--- EXERCISE REQUIREMENTS ---
Format every line of text in the records below as a Markdown table with two columns, "Number" and "Entry." Number the lines in order and omit blank lines.
*** Opening SUPPLIED MATERIAL ***
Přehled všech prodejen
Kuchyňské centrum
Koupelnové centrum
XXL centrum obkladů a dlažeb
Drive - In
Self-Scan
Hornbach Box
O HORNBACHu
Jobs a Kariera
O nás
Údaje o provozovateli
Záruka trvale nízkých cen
*** Closing SUPPLIED MATERIAL ***
--- RESULT OF THE EXERCISE ---
| Number | Entry |
|---|---|
| 1 | Přehled všech prodejen |
| 2 | Kuchyňské centrum |
| 3 | Koupelnové centrum |
| 4 | XXL centrum obkladů a dlažeb |
| 5 | Drive - In |
| 6 | Self-Scan |
| 7 | Hornbach Box |
| 8 | O HORNBACHu |
| 9 | Jobs a Kariera |
| 10 | O nás |
| 11 | Údaje o provozovateli |
| 12 | Záruka trvale nízkých cen |